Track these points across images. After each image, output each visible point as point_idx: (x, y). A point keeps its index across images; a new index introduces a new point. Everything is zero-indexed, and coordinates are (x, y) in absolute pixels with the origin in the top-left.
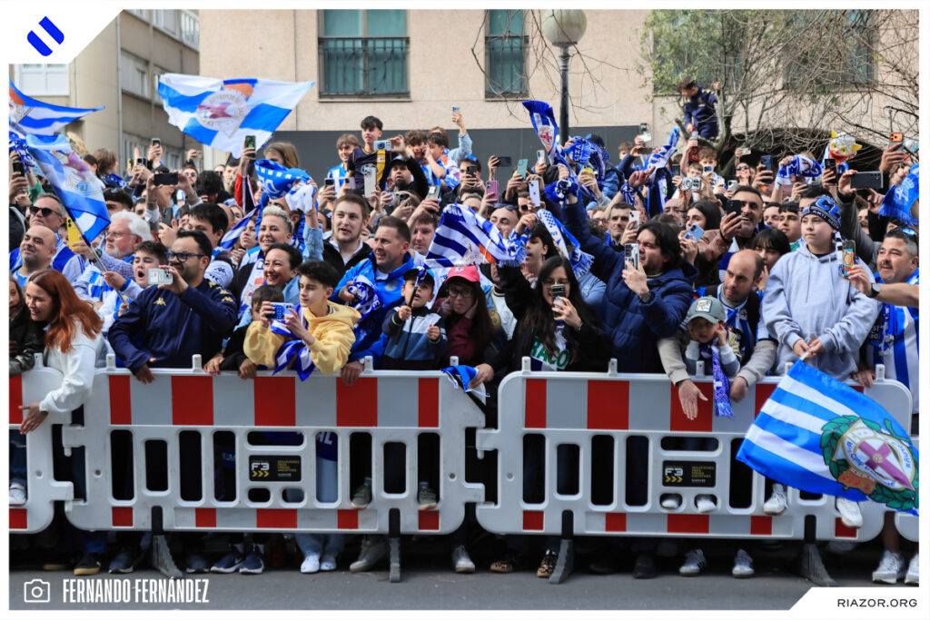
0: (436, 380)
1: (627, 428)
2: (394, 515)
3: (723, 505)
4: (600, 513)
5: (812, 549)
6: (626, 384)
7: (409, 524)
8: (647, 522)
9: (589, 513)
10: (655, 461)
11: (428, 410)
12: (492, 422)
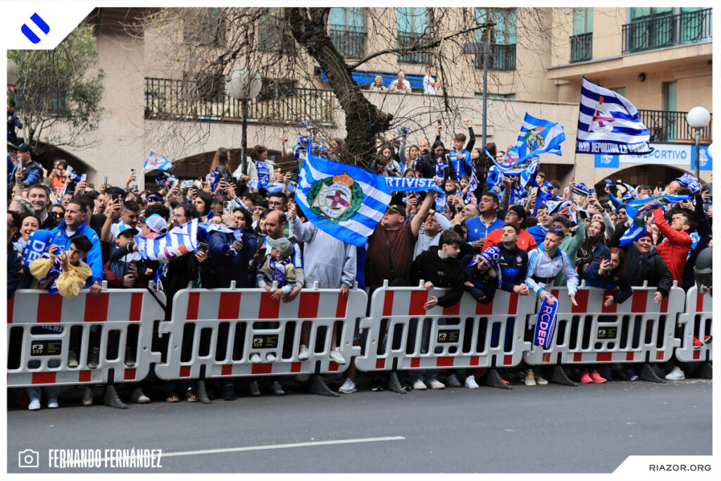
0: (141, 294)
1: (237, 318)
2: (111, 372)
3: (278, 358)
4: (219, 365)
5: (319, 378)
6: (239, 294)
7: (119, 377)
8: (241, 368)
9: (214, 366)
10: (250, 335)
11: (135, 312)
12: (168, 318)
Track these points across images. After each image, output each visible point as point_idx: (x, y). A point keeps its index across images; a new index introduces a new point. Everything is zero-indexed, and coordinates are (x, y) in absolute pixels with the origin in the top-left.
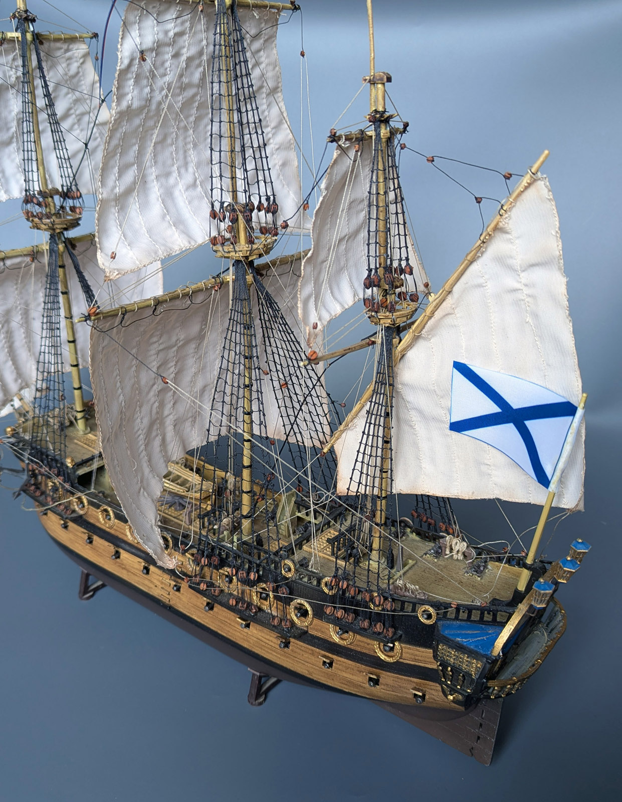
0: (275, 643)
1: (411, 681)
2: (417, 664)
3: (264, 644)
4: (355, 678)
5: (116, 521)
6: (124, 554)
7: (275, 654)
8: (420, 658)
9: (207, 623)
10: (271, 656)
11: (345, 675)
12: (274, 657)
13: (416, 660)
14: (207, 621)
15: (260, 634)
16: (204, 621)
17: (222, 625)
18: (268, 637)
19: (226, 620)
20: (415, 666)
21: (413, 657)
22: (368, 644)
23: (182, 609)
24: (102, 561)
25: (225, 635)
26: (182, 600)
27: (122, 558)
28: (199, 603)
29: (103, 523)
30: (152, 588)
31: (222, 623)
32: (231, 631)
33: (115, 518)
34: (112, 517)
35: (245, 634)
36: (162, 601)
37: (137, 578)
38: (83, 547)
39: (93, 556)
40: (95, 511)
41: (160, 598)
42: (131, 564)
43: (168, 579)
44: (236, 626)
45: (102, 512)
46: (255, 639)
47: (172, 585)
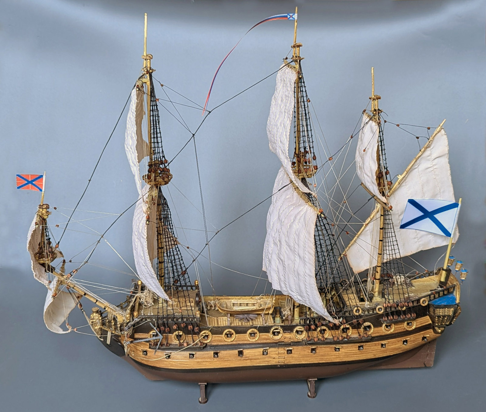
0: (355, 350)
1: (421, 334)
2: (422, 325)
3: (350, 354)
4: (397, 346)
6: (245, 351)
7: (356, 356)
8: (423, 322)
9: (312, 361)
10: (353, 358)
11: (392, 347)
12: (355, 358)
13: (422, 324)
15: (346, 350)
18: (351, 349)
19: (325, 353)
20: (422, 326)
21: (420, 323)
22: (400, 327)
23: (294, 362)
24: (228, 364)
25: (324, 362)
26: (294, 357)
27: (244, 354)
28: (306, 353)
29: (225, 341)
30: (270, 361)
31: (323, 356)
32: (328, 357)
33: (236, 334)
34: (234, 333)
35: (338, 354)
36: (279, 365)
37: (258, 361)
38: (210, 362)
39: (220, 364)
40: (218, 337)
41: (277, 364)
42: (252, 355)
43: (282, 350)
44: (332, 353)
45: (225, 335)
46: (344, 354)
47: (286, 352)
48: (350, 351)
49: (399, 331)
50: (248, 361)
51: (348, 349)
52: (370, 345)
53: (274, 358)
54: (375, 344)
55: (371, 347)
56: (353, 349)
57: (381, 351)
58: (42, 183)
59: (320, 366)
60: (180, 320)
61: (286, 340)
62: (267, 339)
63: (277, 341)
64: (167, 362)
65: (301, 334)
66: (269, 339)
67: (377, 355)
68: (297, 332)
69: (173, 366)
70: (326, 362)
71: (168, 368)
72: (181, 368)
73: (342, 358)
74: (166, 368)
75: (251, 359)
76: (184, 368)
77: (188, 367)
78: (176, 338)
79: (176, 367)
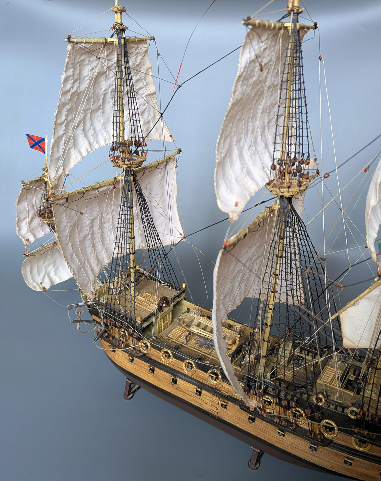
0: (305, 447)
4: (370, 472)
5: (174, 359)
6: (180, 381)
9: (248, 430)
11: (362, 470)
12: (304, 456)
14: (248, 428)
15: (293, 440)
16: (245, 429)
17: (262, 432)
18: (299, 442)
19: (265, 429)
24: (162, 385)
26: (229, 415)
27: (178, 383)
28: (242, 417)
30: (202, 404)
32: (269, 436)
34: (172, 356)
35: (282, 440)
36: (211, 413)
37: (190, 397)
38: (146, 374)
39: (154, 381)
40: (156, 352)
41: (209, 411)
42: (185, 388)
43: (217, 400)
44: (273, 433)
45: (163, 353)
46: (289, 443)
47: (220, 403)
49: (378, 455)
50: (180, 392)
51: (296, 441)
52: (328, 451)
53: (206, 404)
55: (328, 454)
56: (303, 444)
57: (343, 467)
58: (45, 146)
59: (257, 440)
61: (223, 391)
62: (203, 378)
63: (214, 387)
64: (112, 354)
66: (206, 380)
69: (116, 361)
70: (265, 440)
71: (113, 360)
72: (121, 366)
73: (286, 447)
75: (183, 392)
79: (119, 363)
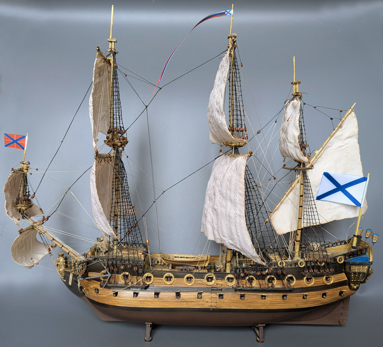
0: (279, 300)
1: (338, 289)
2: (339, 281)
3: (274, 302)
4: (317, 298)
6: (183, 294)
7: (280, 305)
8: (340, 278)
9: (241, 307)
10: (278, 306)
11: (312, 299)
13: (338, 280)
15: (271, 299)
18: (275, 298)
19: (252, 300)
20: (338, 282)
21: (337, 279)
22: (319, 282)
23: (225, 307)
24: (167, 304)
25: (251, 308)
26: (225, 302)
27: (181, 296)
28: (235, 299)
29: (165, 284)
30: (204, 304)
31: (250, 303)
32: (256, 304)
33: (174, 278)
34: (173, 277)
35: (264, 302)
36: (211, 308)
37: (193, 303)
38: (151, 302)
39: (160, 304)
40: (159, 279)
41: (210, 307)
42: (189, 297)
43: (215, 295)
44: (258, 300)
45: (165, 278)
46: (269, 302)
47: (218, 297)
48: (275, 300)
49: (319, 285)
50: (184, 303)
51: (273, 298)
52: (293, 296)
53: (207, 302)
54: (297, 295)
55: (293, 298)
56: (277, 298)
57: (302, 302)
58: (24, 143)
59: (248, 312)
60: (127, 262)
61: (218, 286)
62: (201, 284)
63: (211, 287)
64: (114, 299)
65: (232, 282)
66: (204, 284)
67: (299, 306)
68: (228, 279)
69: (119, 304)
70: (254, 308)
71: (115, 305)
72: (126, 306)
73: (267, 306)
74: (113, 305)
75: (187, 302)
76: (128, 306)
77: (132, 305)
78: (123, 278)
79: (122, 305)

________________________

#### [REQUIREMENT]
Rewrite every one of the records above with "top-left" changed to "upper-left" and nothing else altered. Leave the pictures out.

#### [OUTPUT]
Track these points across images. After each image, output each visible point as point_idx: (x, y). A point keeps its index across images; a new index introduces a new point. Everything is zero-indexed, and coordinates are (x, y) in absolute pixels with the origin in the upper-left.
0: (436, 380)
1: (627, 428)
2: (394, 515)
3: (723, 505)
4: (600, 513)
5: (812, 549)
6: (626, 384)
7: (409, 524)
8: (647, 522)
9: (589, 513)
10: (655, 461)
11: (428, 410)
12: (492, 422)
0: (141, 294)
1: (237, 318)
2: (111, 372)
3: (278, 358)
4: (219, 365)
5: (319, 378)
6: (239, 294)
7: (119, 377)
8: (241, 368)
9: (214, 366)
10: (250, 335)
11: (135, 312)
12: (168, 318)
Track these points across images. After each image, output each visible point as point_idx: (x, y). A point keeps its index across images; a new index introduces a new point. Everything is zero-indexed, and coordinates are (x, y) in absolute pixels with the origin in the upper-left.
0: (275, 643)
1: (411, 681)
2: (417, 664)
3: (264, 644)
4: (355, 678)
5: (116, 521)
6: (124, 554)
7: (275, 654)
8: (420, 658)
9: (207, 623)
10: (271, 656)
11: (345, 675)
12: (274, 657)
13: (416, 660)
14: (207, 621)
15: (260, 634)
16: (204, 621)
17: (222, 625)
18: (268, 637)
19: (226, 620)
20: (415, 666)
21: (413, 657)
22: (368, 644)
23: (182, 609)
24: (102, 561)
25: (225, 635)
26: (182, 600)
27: (122, 558)
28: (199, 603)
29: (103, 523)
30: (152, 588)
31: (222, 623)
32: (231, 631)
33: (115, 518)
34: (112, 517)
35: (245, 634)
36: (162, 601)
37: (137, 578)
38: (83, 547)
39: (93, 556)
40: (95, 511)
41: (160, 598)
42: (131, 564)
43: (168, 579)
44: (236, 626)
45: (102, 512)
46: (255, 639)
47: (172, 585)
0: (355, 350)
1: (421, 334)
2: (422, 325)
3: (350, 354)
4: (397, 346)
6: (245, 351)
7: (356, 356)
8: (423, 322)
9: (312, 361)
10: (353, 358)
11: (392, 347)
12: (355, 358)
13: (422, 324)
15: (346, 350)
18: (351, 349)
19: (325, 353)
20: (422, 326)
21: (420, 323)
22: (400, 327)
23: (294, 362)
24: (228, 364)
25: (324, 362)
26: (294, 357)
27: (244, 354)
28: (306, 353)
29: (225, 341)
30: (270, 361)
31: (323, 356)
32: (328, 357)
33: (236, 334)
34: (234, 333)
35: (338, 354)
36: (279, 365)
37: (258, 361)
38: (210, 362)
39: (220, 364)
40: (218, 337)
41: (277, 364)
42: (252, 355)
43: (282, 350)
44: (332, 353)
45: (225, 335)
46: (344, 354)
47: (286, 352)
48: (350, 351)
49: (399, 331)
50: (248, 361)
51: (348, 349)
52: (370, 345)
53: (274, 358)
54: (375, 344)
55: (371, 347)
56: (353, 349)
57: (381, 351)
58: (42, 183)
59: (320, 366)
60: (180, 320)
61: (286, 340)
62: (267, 339)
63: (277, 341)
64: (167, 362)
65: (301, 334)
66: (269, 339)
67: (377, 355)
68: (297, 332)
69: (173, 366)
70: (326, 362)
71: (168, 368)
72: (181, 368)
73: (342, 358)
74: (166, 368)
75: (251, 359)
76: (184, 368)
77: (188, 367)
78: (176, 338)
79: (176, 367)
0: (305, 447)
4: (370, 472)
5: (174, 359)
6: (180, 381)
9: (248, 430)
11: (362, 470)
12: (304, 456)
14: (248, 428)
15: (293, 440)
16: (245, 429)
17: (262, 432)
18: (299, 442)
19: (265, 429)
24: (162, 385)
26: (229, 415)
27: (178, 383)
28: (242, 417)
30: (202, 404)
32: (269, 436)
34: (172, 356)
35: (282, 440)
36: (211, 413)
37: (190, 397)
38: (146, 374)
39: (154, 381)
40: (156, 352)
41: (209, 411)
42: (185, 388)
43: (217, 400)
44: (273, 433)
45: (163, 353)
46: (289, 443)
47: (220, 403)
49: (378, 455)
50: (180, 392)
51: (296, 441)
52: (328, 451)
53: (206, 404)
55: (328, 454)
56: (303, 444)
57: (343, 467)
58: (45, 146)
59: (257, 440)
61: (223, 391)
62: (203, 378)
63: (214, 387)
64: (112, 354)
66: (206, 380)
69: (116, 361)
70: (265, 440)
71: (113, 360)
72: (121, 366)
73: (286, 447)
75: (183, 392)
79: (119, 363)
0: (279, 300)
1: (338, 289)
2: (339, 281)
3: (274, 302)
4: (317, 298)
6: (183, 294)
7: (280, 305)
8: (340, 278)
9: (241, 307)
10: (278, 306)
11: (312, 299)
13: (338, 280)
15: (271, 299)
18: (275, 298)
19: (252, 300)
20: (338, 282)
21: (337, 279)
22: (319, 282)
23: (225, 307)
24: (167, 304)
25: (251, 308)
26: (225, 302)
27: (181, 296)
28: (235, 299)
29: (165, 284)
30: (204, 304)
31: (250, 303)
32: (256, 304)
33: (174, 278)
34: (173, 277)
35: (264, 302)
36: (211, 308)
37: (193, 303)
38: (151, 302)
39: (160, 304)
40: (159, 279)
41: (210, 307)
42: (189, 297)
43: (215, 295)
44: (258, 300)
45: (165, 278)
46: (269, 302)
47: (218, 297)
48: (275, 300)
49: (319, 285)
50: (184, 303)
51: (273, 298)
52: (293, 296)
53: (207, 302)
54: (297, 295)
55: (293, 298)
56: (277, 298)
57: (302, 302)
58: (24, 143)
59: (248, 312)
60: (127, 262)
61: (218, 286)
62: (201, 284)
63: (211, 287)
64: (114, 299)
65: (232, 282)
66: (204, 284)
67: (299, 306)
68: (228, 279)
69: (119, 304)
70: (254, 308)
71: (115, 305)
72: (126, 306)
73: (267, 306)
74: (113, 305)
75: (187, 302)
76: (128, 306)
77: (132, 305)
78: (123, 278)
79: (122, 305)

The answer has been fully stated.